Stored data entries
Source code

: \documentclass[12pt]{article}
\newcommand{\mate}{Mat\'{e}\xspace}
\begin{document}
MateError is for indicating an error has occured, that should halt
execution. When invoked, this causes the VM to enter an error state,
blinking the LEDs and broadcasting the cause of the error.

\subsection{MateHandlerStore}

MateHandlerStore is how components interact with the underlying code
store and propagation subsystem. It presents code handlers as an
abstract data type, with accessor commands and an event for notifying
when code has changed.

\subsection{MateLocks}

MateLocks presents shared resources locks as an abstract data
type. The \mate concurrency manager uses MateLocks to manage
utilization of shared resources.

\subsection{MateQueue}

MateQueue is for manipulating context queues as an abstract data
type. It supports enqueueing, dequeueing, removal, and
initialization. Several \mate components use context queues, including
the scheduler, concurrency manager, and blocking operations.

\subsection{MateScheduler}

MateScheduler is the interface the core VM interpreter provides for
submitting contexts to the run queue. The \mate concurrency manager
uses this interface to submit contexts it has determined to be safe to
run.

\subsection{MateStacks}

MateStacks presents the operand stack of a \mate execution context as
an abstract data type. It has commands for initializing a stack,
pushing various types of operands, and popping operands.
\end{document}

Exercise directions
Check each line of the records for "abstract" and copy the ones that contain it.

Result for this task
abstract data type, with accessor commands and an event for notifying
MateLocks presents shared resources locks as an abstract data
MateQueue is for manipulating context queues as an abstract data
an abstract data type. It has commands for initializing a stack,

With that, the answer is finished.